From the artist's personal statement:
 
"I have long been fascinated, as a woman, at how much we must disguise ourselves to be attractive. Do we then have a clue as to what we really look like or who we really are?

When Velasquez painted his masterpiece, 'Las Meninas,' the center of the painting shows a blond child being offered a terra cotta vial by a lady in waiting prostrate at her feet. That vial contained a 'whitening solution.' Why was this the moment Velasquez chose to depict? He is painting a child who embodies the ambitions of other people’s projections in the royal court.

Painting on skin is by intent a metaphor to expose basic questions of self-identity, which all people undergo internally as a part of the maturation process.It is also reflective of the last five hundred years of global cultures, who sought to cover their women in make-up, powders, paints, even mud. This painting on skin dates from ancient times to the fashion houses of Paris, New York, and Los Angeles.

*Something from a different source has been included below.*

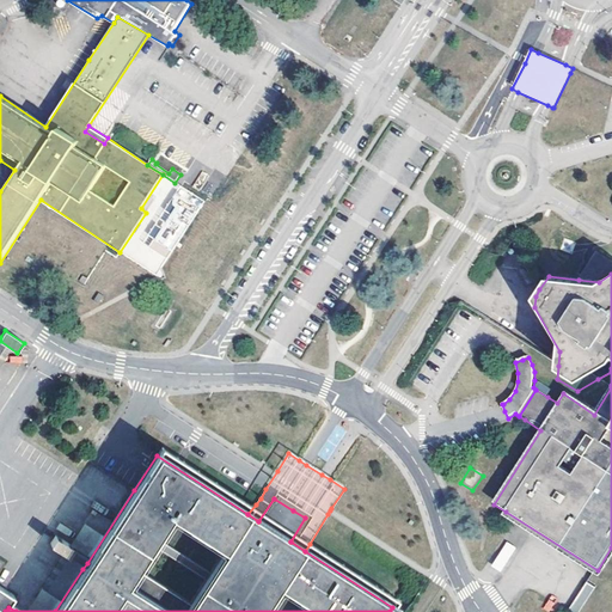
[(611,548),(598,570),(506,512),(503,516),(512,522),(592,574),(599,579),(611,558),(611,548)]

Psychologists have learned that at about the age of seven children become aware of the fact that they are not truly unconditionally loved. The lucky ones have known unconditional love from a parent but all must soon face this fact. So begins the time when looking into the face of a stranger, many ask: “Whom do you wish to see when you look at me? What does it take to earn your love?”

In many of my paintings I have depicted both Caucasian and African Americans involved in what I see as a struggle to express the 'self.' My subjects triumph. They look back at you through all the make-up, the costumes, the times in history in which they are placed, completely whole.

Their eyes hold their unique souls and stare you down. None of my subjects are ever victims."